Zuzana Petková is director of Stop Corruption Foundation. She is also former investigative journalist and reporter, who worked in a number of Slovak broadsheet newspapers, including SME, Trend and Hospodárske noviny, and has been the managing director of Stop Corruption Foundation since August 2018. She holds a degree in journalism from Comenius University in Bratislava.

In her career as a journalist she uncovered several corruption scandals, and three times was awarded the National Journalism Award. In 2019, she received the US Embassy's "Woman of Courage" Award, for her “unflinching resolve to inform the Slovak public about corruption and take steps to combat”.

Pavel Sibyla is a former director of the Stop Corruption Foundation. He is a former journalist and writer, who had worked in several broadsheet newspapers before becoming a managing director of the Foundation. As a reporter for a weekly business magazine TREND, Sybila alongside his co-worker wrote a winning article of the national round of the European Annual Journalist Award 2010. In 2013, he founded a non-governmental journalist platform, which focuses on covering interesting and resonating topics in a society. In the period from 2014 to 2015, he was the head of the Internal Affairs section in the Office of the former President of the Slovak republic Andrej Kiska. In 2018 he entered politics.

== Activities==

- Change of law: The foundation co-initiated the creation of a new law on whistleblowing or the law against shell companies.
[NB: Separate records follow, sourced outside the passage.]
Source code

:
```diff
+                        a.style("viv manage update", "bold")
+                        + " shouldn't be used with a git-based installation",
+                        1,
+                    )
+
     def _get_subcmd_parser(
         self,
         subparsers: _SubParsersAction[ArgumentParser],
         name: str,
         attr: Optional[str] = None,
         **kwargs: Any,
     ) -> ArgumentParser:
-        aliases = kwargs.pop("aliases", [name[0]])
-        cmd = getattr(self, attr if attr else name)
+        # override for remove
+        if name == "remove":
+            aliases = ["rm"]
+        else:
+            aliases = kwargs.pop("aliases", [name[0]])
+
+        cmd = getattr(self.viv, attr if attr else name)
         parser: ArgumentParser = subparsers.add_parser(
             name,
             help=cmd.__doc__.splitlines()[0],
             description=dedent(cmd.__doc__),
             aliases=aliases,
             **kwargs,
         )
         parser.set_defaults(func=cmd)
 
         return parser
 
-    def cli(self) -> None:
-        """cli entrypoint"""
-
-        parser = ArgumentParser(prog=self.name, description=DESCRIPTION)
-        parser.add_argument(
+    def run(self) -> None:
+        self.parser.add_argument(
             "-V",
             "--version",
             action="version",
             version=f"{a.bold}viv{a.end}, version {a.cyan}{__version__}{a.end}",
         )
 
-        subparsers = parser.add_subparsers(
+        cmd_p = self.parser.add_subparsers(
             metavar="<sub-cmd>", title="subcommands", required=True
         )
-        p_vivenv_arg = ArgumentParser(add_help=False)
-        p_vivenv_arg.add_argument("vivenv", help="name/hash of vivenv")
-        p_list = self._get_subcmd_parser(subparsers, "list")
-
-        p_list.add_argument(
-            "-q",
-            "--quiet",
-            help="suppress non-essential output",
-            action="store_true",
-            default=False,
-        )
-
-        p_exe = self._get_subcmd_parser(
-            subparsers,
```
A law the foundation has helped create covers nearly all forms of business conducted between the state and other parties, thus significantly increasing transaction costs for potential frauds looking to bypass it.
- Help for whistleblowers: Foundation provides free legal support for whistleblowers, who report criminal or dishonest conduct harmful to society and they lost their job because of it, and represents those people] in court.
- Investigative journalism: Small investigative team tries to reveal or cancelled tailor-made state contracts, which are one of the main channels] through which Slovakia has lost millions of euros each year. For example, the foundation produced the first report on the state of Slovak police. Over a period of several months in 2018, police officers of various ranks and from different cities were consulted to get an idea of the inner workings of the police force. It was the first report of its kind in Slovakia.

The foundation also launched its own investigative online programme, which monitors cases where laws are violated and power is abused. Another activity is the foundation's website that monitors how EU Structural Funds and Cohesion Fund are spent in Slovakia.

- Education and awareness: the Foundation works to mobilise civil society and promote interest in public affairs. Foundation established Community Stop Corruption, a space for young anti-corruption volunteers. It organizes electoral groups of citizens, to monitor for electoral fraud during the local elections in 2018. Foundation also work with various schools on an informal education programme and organize different types of events.